Cabinet reshuffle: David Jones promoted to Welsh secretary
David Jones has been promoted to Welsh secretary in David Cameron's cabinet reshuffle.
The Clwyd West MP said he was honoured to take over from Cheryl Gillan, who returns to the back benches.
He had served under her as a junior minister in the Wales Office since the coalition came to power in 2010.
It is a victory for Welsh Tories, who wanted a successor to Mrs Gillan, whose constituency is in Buckinghamshire, to be an MP with a Welsh seat.
She said it had been a "great privilege to serve in the cabinet".
A source close to her said she was very disappointed to be leaving the post.
Describing himself as a "proud Welshman", Mr Jones said: "Like most Welsh people, I have a huge ambition to see the quality of life in Wales flourish and prosper.
"As secretary of state, I will be making it my business to ensure that the efforts of the Wales Office are concentrated to that end."
Administrations in London and Cardiff must make every effort to work together, he said.
"I therefore intend to offer to the Welsh government my department's fullest cooperation in working to improve the lives of people in Wales," he added.
"In return, I would hope and expect that the first minister and his Cabinet will work closely with us to achieve that aim."
His first phone call was to the Conservative leader in the Welsh assembly, Andrew RT Davies, then to First Minister Carwyn Jones.
Mr Davies thanked Mrs Gillan and cited a UK government pledge to upgrade railways in south Wales and the passage of last year's referendum to give the assembly direct law-making powers as her successes.
Mr Davies said: "I now look forward to continuing a close relationship with David Jones, who I know will do an excellent job in the role of secretary of state for Wales."
Mr Jones is the 16th secretary of state and the first to have been an AM, having sat in the assembly from 2002 to 2003.
A solicitor and Liverpool FC fan, he was elected as the MP for Clwyd West in 2005 and increased his majority at the last election.
Labour First Minister Mr Jones welcomed the new Welsh secretary and urged him to honour the prime minister's "respect agenda" between London and Cardiff.
The first minister said: "We are in the serious business of delivering for the people of Wales during these extremely difficult economic times. Nothing should deflect either government from this important task.
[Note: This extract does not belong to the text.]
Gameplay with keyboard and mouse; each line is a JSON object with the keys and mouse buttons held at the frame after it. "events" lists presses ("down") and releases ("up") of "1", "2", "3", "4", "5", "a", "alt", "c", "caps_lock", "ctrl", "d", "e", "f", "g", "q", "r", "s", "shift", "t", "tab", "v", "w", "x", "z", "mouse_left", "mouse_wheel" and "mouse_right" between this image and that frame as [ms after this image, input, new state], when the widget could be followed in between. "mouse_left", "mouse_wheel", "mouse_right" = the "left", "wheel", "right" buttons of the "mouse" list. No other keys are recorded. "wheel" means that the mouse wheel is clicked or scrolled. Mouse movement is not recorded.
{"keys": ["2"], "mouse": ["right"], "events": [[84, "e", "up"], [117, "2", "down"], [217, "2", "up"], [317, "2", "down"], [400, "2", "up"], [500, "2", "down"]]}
"To enable this to happen, we need a Wales Office and a secretary of state that shares our aspiration and is prepared to 'bang the drum' for Wales around the Cabinet table. We hope that this will happen."
Opponents in Westminster said the Welsh secretary's first act should be to drop a Wales Office white paper into changing the way the AMs are represented.
Labour says the matter should be decided by the assembly, not parliament.
Shadow Welsh secretary Owen Smith said: "Even more important, however, will be for David Jones to show leadership on the issues that affect people's everyday lives in Wales: jobs, living standards and public investment."
Plaid Cymru leader Leanne Wood said: "I remain to be convinced that there will be any change in Wales' influence at the cabinet table."
Welsh Liberal Democrat leader Kirsty Williams said: "The test for him now is to make sure that Wales is properly represented around the cabinet table."